Context
ShopWave, a mobile commerce company, runs a multi-step product analytics workflow to build daily dashboards for product, growth, and finance teams. The current process uses loosely scheduled SQL jobs and Python scripts, causing downstream tables to run before upstream dependencies finish, which leads to partial metrics and inconsistent reports.
You need to redesign the workflow so dependencies are explicit, failures are isolated, and reruns do not corrupt analytics tables.
Scale Requirements
- Sources: app events, backend orders, user profiles, and product catalog updates
- Volume: 250M events/day, 40M order records/day, 15 TB historical warehouse data
- Workflow cadence: hourly for near-real-time aggregates, daily for finalized reporting
- Latency target: hourly metrics available within 20 minutes of the hour; daily workflow complete by 6:00 AM UTC
- Concurrency: 20-30 DAG tasks per run, up to 10 overlapping backfills
Requirements
- Design a dependency-aware workflow for stages such as raw ingestion, validation, sessionization, attribution, metric aggregation, and dashboard publishing.
- Ensure downstream tasks run only when upstream datasets are complete and validated.
- Support idempotent reruns for a single task, a full DAG run, or a historical backfill without duplicating data.
- Define how task state, retries, SLAs, and late-arriving data should be handled.
- Include data quality checks at critical boundaries before publishing analytics tables.
- Explain how you would model dependencies between hourly and daily jobs, especially when daily jobs depend on all hourly partitions being complete.

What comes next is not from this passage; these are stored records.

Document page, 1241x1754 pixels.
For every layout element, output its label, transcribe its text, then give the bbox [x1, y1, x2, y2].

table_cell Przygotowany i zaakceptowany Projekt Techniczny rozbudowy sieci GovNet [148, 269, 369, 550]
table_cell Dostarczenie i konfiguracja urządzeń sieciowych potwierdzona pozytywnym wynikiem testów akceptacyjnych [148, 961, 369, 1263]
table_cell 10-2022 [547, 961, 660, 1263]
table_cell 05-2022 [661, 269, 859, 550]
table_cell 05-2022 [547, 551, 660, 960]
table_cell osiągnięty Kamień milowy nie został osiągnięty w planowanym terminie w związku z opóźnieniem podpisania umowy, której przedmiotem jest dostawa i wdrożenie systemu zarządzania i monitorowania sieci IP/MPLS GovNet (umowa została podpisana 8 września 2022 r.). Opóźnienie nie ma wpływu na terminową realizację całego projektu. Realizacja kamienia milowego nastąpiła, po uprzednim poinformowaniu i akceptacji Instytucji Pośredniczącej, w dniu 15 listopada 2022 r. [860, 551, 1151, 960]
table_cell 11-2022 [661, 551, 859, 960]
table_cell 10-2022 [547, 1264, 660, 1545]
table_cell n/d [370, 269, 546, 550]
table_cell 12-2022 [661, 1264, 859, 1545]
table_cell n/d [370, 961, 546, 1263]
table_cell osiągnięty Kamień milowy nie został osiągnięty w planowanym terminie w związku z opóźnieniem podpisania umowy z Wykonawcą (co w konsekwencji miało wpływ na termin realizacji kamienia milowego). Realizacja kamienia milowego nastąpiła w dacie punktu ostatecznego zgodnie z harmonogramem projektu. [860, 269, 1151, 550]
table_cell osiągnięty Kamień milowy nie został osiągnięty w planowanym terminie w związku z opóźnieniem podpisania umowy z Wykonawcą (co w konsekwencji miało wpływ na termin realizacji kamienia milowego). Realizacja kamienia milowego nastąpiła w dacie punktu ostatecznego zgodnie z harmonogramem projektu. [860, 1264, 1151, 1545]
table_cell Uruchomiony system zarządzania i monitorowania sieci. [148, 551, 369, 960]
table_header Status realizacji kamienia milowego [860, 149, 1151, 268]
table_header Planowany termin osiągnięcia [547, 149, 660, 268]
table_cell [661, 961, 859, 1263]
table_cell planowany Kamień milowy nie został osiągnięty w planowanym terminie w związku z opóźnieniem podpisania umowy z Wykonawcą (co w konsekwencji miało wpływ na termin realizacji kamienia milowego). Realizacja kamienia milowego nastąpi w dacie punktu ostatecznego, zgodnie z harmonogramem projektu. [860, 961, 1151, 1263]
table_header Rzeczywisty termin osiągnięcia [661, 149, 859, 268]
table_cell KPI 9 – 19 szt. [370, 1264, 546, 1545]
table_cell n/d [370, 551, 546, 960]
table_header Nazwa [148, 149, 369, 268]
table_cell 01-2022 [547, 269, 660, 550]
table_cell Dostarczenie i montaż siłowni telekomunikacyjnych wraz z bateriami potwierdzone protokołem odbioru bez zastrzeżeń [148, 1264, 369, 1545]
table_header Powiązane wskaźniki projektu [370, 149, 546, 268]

- Describe monitoring, alerting, and operational ownership for failed or delayed dependencies.
Constraints
- Existing stack is AWS-based and must continue using Snowflake as the warehouse.
- Team size is 3 data engineers; operational complexity should stay moderate.
- Budget allows managed services but not a large always-on Spark cluster.
- Finance metrics are SOX-sensitive, so published tables must be auditable and reproducible.